[TASK INSTRUCTIONS]
(a) According to the blog posts below, where was Alex's 18th birthday house party held?
(b) List every person mentioned by name in the blog posts below.

--- PROVIDED PASSAGE Enclosed Below ---

Tuesday, September 27, 2011

Selling


Selling this brand new free size caged sleeve bodycon dress at $20 only!
Do take note that mine has longer sleeves, reaches somewhere near your elbow.
Interested parties do drop me a mail at michellewongxt@gmail.com, thank you ^_^

Monday, September 26, 2011

Cos' I was there when you said forever and always

It's almost 4 in the morning now and there's finally breeze and downpour after one whole day of putting up with the horrible weather. 2 days to be in fact, yesterday's weather sucked as much.


So it was Alex's 18th birthday house party yesterday at Aloha Changi chalet, thank god Alex's parents drove us there because I was almost dying with only 3 hours of sleep. Helped out for the party and rotted around while waiting for the party to start. We were supposed to 'club' but the atmosphere just sucked. Caught up a lil with Pamela and Rosey, met and gotten to know some new people as well. Oh, and Alex got an eggy birthday bash from us! Hahah. I can't imagine if I were to get shits like this on my birthday man, I swear I'd flare up for sure. I'm just... not into these kinda 'fun' I guess? :\ Overall the party was rather a bore but, what matters most is that the birthday boy had fun and I hope he did! Thank you Justin for driving baby boy and I home ^_^ It felt so great to be homed at last after having a long and tiring day.


Today, Alex organized another mini cake cutting celebration with 'the usual ones' and he got another cake birthday bash again. Poor alex, awww. Nothing big, just chilling and doing some catch-ups and home sweet home.

--- End of Enclosed PROVIDED PASSAGE ---
--- SOURCE MATERIAL Enclosed Below ---

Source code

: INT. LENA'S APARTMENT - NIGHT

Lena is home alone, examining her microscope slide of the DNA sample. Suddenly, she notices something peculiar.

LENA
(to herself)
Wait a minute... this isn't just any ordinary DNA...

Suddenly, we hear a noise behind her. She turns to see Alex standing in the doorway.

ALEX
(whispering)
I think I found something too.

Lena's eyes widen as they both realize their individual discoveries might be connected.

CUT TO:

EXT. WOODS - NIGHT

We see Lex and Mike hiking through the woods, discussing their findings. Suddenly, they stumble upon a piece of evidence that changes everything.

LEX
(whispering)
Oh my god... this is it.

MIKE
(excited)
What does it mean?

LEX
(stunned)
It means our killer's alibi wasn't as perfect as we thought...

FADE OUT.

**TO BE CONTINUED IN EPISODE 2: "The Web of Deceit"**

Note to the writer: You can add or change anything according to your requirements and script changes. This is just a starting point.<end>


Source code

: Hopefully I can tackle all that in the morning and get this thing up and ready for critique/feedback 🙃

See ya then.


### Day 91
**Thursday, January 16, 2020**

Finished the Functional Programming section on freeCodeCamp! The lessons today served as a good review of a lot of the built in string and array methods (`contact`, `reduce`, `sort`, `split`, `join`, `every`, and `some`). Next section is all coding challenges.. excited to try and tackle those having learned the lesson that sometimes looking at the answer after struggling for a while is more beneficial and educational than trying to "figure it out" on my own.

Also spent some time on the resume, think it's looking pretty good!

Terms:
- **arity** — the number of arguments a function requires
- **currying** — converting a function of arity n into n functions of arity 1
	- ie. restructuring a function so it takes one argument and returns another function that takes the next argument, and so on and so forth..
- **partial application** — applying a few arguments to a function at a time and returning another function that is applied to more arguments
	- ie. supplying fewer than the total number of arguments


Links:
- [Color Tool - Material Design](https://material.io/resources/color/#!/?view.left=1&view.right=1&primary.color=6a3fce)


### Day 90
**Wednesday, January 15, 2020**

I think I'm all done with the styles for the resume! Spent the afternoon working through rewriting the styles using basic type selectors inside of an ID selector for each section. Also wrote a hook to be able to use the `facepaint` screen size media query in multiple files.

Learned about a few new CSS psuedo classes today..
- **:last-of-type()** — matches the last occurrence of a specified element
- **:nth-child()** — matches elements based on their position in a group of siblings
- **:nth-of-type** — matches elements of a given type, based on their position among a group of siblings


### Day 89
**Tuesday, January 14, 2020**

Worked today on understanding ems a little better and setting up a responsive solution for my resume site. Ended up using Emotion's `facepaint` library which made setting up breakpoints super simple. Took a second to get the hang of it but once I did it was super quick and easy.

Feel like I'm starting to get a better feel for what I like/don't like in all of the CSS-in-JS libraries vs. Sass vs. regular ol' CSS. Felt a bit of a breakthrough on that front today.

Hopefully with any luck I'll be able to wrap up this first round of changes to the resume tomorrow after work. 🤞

--- End of Enclosed SOURCE MATERIAL ---

[SOLUTION SET]
(a) Aloha Changi chalet.

(b) Alex, Pamela, Rosey, Justin